__TEXT PASSAGE__.
━━━━━━━━━━━━━━━━━━━━

Weakening Lithium‐Ion Coordination in Poly(Ethylene Oxide)‐Based Solid Polymer Electrolytes for High Performance Solid‐State Batteries

The primary factor limiting the operation of poly(ethylene oxide)-based solid electrolytes at ambient temperature is strong ionic coordination, rather than high crystallinity. Consequently, the strategy of weakening coordination by increasing Li⁺ concentration facilitates excellent electrochemical performance and ambient-temperature operation of solid-state lithium-metal batteries. Furthermore, the stable operation of high-voltage batteries and compression-free pouch batteries further demonstrates the broad applicability of this strategy.

━━━━━━━━━━━━━━━━━━━━

__DATA PROVIDED__.

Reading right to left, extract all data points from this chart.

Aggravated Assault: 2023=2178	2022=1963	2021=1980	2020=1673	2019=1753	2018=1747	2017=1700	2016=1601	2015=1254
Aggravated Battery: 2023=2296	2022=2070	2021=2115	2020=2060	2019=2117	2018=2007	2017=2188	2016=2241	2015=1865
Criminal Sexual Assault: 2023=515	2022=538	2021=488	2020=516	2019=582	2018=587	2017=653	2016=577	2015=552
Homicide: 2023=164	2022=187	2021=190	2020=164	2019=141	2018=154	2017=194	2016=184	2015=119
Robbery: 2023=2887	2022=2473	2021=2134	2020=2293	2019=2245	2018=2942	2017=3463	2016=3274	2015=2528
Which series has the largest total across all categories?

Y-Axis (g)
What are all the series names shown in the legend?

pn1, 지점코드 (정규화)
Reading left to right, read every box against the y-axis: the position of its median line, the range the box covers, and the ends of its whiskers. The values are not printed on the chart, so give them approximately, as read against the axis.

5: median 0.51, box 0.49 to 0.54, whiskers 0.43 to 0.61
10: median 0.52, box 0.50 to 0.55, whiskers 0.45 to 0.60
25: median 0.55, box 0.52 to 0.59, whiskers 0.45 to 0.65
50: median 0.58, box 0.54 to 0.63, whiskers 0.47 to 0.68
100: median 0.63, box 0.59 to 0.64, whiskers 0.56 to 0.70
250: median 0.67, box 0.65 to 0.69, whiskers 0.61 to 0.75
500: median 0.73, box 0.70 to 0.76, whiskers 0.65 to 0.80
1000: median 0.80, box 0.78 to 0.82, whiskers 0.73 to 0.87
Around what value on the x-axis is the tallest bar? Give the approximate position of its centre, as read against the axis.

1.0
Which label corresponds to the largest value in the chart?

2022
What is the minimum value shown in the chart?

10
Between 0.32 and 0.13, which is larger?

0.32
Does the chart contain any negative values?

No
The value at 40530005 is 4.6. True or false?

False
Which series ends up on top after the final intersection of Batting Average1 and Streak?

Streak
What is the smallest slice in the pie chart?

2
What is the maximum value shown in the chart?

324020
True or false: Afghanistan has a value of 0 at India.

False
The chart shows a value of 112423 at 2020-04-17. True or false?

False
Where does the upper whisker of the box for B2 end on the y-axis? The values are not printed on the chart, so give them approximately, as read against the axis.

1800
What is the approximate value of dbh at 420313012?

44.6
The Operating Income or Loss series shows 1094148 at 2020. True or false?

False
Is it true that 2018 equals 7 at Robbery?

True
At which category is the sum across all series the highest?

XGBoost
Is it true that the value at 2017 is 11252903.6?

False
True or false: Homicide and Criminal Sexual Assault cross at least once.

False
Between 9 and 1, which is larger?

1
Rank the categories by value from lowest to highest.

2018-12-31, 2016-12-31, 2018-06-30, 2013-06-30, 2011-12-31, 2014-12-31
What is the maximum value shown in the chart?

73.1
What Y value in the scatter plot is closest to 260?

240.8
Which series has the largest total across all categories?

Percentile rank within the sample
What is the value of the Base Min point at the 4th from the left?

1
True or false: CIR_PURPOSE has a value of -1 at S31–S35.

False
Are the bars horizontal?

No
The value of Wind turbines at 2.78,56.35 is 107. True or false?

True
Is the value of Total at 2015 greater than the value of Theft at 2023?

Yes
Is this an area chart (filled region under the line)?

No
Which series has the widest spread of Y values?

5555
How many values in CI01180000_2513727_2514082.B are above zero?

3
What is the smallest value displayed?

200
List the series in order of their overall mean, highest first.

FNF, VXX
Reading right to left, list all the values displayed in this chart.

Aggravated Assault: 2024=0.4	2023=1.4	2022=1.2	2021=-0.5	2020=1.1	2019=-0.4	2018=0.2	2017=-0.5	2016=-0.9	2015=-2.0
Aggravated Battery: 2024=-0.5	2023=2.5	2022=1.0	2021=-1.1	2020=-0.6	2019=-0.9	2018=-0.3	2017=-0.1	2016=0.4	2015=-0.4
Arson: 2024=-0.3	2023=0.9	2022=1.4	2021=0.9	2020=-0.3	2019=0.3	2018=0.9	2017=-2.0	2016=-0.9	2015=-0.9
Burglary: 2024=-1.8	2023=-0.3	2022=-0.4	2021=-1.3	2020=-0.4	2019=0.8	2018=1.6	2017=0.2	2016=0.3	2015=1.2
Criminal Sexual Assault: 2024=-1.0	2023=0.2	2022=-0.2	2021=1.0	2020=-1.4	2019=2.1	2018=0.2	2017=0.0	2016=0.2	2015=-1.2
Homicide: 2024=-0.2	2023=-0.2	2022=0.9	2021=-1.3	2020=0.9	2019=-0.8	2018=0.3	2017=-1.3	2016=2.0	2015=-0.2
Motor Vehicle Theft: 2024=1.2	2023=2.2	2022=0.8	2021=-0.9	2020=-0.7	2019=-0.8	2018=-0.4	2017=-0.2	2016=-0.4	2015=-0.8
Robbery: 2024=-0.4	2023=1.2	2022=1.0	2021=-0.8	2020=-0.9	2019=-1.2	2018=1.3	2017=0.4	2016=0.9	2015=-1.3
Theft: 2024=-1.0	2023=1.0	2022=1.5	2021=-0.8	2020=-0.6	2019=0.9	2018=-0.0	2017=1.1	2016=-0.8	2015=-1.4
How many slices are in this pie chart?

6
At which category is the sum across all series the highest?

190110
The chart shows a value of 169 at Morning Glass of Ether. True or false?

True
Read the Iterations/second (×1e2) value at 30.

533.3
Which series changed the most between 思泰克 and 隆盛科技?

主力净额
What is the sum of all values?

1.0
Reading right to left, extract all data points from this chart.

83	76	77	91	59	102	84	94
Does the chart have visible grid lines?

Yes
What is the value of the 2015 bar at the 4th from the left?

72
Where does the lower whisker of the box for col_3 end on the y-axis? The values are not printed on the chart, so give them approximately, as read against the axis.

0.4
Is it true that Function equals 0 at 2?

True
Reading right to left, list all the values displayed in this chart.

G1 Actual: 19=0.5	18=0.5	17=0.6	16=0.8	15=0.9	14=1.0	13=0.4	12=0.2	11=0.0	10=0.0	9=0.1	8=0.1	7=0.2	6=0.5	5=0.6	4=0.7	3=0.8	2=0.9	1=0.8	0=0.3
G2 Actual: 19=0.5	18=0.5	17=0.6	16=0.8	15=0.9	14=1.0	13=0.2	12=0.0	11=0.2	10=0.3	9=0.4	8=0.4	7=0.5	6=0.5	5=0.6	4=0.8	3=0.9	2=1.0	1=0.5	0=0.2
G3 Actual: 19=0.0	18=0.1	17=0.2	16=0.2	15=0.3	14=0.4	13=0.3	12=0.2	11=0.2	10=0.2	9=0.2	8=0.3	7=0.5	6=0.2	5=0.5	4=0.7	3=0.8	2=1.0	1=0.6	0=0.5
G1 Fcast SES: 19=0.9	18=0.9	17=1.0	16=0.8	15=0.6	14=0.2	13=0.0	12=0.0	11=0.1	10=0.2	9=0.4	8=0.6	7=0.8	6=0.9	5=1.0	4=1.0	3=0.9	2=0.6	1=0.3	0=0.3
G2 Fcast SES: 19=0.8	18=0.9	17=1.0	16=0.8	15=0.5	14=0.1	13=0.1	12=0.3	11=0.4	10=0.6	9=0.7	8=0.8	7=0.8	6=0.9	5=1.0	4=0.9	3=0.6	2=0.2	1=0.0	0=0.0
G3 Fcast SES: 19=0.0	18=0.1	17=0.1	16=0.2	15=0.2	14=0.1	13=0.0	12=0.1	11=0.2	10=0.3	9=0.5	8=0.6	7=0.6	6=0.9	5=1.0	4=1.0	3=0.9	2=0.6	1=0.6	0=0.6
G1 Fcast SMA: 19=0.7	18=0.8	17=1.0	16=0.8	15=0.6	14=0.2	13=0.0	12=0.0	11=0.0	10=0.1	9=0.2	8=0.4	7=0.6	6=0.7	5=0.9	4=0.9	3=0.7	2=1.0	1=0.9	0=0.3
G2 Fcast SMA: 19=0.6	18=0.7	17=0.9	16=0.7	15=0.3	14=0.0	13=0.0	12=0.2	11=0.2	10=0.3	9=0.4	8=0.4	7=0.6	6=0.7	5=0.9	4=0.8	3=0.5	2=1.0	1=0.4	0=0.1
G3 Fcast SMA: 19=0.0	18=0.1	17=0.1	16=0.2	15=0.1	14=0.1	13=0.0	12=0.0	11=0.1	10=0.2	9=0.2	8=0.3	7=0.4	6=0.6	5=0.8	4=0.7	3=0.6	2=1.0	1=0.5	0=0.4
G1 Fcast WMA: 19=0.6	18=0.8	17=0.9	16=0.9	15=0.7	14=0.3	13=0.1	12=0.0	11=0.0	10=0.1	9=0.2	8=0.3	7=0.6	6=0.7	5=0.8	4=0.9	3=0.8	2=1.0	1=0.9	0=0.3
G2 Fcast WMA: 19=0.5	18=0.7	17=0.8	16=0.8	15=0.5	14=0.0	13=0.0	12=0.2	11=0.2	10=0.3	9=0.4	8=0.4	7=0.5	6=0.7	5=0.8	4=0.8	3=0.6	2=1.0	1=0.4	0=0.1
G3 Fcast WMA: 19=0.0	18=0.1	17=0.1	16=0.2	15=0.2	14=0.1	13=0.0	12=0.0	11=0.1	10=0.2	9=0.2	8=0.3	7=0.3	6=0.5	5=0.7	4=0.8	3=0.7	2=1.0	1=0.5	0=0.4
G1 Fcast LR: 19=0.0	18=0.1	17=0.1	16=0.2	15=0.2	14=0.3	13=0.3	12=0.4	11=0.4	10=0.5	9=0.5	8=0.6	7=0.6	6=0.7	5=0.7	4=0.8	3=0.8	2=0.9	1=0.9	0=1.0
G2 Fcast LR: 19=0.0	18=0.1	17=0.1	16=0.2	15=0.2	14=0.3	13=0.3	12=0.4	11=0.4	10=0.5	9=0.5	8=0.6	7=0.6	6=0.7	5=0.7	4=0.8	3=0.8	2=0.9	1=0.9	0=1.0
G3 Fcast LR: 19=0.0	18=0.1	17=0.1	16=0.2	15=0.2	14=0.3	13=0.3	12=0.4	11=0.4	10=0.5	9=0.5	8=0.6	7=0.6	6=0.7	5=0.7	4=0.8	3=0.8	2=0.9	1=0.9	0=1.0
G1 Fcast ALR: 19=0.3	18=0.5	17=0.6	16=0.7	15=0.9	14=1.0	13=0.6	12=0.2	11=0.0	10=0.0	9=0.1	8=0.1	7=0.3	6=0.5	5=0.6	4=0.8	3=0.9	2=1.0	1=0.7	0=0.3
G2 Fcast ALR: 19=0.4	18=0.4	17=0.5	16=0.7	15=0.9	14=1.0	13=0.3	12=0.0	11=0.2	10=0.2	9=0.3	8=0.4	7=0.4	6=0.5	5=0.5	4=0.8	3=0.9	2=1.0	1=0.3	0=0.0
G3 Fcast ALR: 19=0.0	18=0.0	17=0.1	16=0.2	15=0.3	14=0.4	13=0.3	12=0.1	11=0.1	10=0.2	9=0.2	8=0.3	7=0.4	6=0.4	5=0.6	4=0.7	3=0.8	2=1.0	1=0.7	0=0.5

━━━━━━━━━━━━━━━━━━━━

__WHAT YOU NEED TO DO__.
**A)** In the passage on solid polymer electrolytes, output the part that begins at the words "The primary factor" and stops after "of this strategy.", copied word for word.
**B)** Rewrite the paragraph of the passage on solid polymer electrolytes that begins "The primary factor limiting" as a short list that keeps its main facts.
**C)** Resume the passage on solid polymer electrolytes, starting right after its last sentence.

__ANSWERS BY ITEM__.
**A)**
The primary factor limiting the operation of poly(ethylene oxide)-based solid electrolytes at ambient temperature is strong ionic coordination, rather than high crystallinity. Consequently, the strategy of weakening coordination by increasing Li⁺ concentration facilitates excellent electrochemical performance and ambient-temperature operation of solid-state lithium-metal batteries. Furthermore, the stable operation of high-voltage batteries and compression-free pouch batteries further demonstrates the broad applicability of this strategy.

**B)**
- Strong ionic coordination, not high crystallinity, is the main thing keeping poly(ethylene oxide)-based solid electrolytes from working at ambient temperature.
- Raising the Li⁺ concentration weakens that coordination. This gives excellent electrochemical performance and lets solid-state lithium-metal batteries run at ambient temperature.
- High-voltage batteries and compression-free pouch batteries run stably, which shows the strategy applies broadly.

**C)**
Abstract

The high crystallinity of poly(ethylene oxide)-based solid polymer electrolytes (PEO-based SPEs) is viewed as a key barrier to their ambient-temperature performance. Conventional approaches to mitigate crystallinity necessitate elevated operation temperatures of 50–60 °C. Interestingly, this work indicates that the predominant factor limiting ambient-temperature performance is the robust coordination between lithium-ion (Li⁺) and ether oxygen (EO), rather than the crystallinity. By rationally tailoring the Li⁺ concentration, this work effectively weakens the coordination strength, thereby enhancing the ambient-temperature electrochemical performance. An optimal SPE with EO: Li ratio of 9:1 exhibits remarkable ionic conductivity (1.76 × 10⁻⁴ S cm⁻¹ at 35 °C), a high Li⁺ transference number (0.486 at 35 °C), and superior adhesion to electrodes in compression-free pouch cells. The practical feasibility of the SPE is demonstrated in solid-state Li-LiFePO₄ cells achieving a specific capacity of 149.66 mAh g⁻¹ at 0.1 C and 35 °C and 90.5% capacity retention over 100 cycles. The electrolyte also exhibits compatibility with high-voltage cathodes of LiNi_0.6Co_0.2Mn_0.2O₂ and LiNi_0.8Co_0.1Mn_0.1O₂ for high-energy Li-metal batteries. These new insights shed light on the rational regulation of SPEs in advanced solid-state batteries.